# What is this Rock Pit?



## Yellowshell (Dec 12, 2015)

I found what appears to be a bunch of rocks piled not in a typical field clearing pile but shaped into this sort of bowl or pit. I first thought maybe it lined a water hole for livestock but it's not wet and it's not in a low area. This is in East TN up on a Mountain. It's pretty remote. Any ideas from you folks with knowledge of the old ways?


----------



## Yellowshell (Dec 12, 2015)

Here's another view.


----------



## NCHillbilly (Dec 12, 2015)

May be the scattered remains of the foundation of an old structure from the looks of it. Buildings here in the mountains were often built on stacked rock pillars instead of solid foundations. Could have been an old root cellar.


----------



## Yellowshell (Dec 12, 2015)

Maybe so. There's a big creek down the ridge in the background of the first picture.
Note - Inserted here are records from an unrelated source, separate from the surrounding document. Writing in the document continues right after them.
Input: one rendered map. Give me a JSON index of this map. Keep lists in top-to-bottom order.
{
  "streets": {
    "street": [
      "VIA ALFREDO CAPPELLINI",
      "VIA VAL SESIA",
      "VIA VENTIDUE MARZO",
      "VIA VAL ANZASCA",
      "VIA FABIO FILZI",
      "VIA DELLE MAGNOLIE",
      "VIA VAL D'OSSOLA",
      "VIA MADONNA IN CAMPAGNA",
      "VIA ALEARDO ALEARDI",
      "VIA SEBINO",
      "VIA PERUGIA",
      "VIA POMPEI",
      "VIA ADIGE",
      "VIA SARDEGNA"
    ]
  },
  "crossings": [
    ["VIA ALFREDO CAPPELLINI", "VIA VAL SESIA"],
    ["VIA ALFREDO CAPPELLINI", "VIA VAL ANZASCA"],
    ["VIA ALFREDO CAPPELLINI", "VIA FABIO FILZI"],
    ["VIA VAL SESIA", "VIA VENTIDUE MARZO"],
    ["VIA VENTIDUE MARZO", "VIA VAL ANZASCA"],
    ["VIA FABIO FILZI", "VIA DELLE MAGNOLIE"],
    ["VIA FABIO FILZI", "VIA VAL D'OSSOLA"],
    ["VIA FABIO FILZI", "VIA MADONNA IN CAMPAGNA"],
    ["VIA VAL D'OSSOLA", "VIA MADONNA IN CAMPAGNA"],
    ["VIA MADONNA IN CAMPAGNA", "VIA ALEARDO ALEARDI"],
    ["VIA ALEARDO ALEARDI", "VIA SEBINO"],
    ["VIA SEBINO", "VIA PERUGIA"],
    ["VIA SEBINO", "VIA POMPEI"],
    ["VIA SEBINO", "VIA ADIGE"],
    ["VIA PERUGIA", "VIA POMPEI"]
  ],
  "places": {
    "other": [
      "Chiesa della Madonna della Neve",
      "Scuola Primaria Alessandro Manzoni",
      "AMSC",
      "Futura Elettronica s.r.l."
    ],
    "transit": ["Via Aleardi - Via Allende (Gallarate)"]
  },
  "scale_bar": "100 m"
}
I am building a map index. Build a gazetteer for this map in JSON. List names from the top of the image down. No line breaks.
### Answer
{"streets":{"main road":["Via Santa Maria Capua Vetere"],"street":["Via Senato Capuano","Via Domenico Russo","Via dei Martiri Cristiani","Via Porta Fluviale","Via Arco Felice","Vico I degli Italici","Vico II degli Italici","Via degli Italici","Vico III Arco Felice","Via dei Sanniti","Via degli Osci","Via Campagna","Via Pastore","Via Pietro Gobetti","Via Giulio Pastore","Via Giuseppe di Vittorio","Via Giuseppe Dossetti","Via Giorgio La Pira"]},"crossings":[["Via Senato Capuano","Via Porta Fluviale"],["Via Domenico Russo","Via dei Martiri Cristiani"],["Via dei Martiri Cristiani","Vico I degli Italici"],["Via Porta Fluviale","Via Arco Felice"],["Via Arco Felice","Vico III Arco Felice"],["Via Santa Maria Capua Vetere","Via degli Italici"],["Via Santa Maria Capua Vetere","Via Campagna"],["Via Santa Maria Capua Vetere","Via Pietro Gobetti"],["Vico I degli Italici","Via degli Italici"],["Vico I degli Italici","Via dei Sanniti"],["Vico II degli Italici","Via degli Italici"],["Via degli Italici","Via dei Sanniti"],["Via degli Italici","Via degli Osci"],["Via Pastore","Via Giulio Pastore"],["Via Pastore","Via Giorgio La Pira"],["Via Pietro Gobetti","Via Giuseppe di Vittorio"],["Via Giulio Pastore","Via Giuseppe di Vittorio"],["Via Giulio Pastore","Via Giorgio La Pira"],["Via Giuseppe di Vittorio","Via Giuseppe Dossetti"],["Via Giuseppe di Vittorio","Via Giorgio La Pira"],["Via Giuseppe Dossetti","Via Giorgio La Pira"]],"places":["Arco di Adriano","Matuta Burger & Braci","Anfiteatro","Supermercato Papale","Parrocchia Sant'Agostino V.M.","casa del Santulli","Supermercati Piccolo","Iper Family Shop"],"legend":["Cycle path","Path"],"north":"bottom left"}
I'd venture to say that white pine wasn't even a seedling when those rocks were put there.


----------



## Jeff C. (Dec 12, 2015)

Flipped it Yellowshell......


----------



## Yellowshell (Dec 13, 2015)

Thanks buddy.


----------



## ripplerider (Dec 14, 2015)

A couple of yrs. ago I found a circle of rocks about 3 ft. high and about 30 ft. across on top of a steep cone shaped mtn. ( really more of a knob) near Owltown gap in Union county. Was told later by someone with a lot of knowledge about the local mtns. that it was part of a chain of similar rock structures that were used as communications by the Cherokees via bonfires lit within. Dont  know how true this is, didnt notice any signs of fire within but I was hunting and didnt spend much time looking around. Does anyone know if the Cherokee communicated like this or passed messages around via fire and/or smoke? I plan on going back when my shoulder gets better and taking a better look.


----------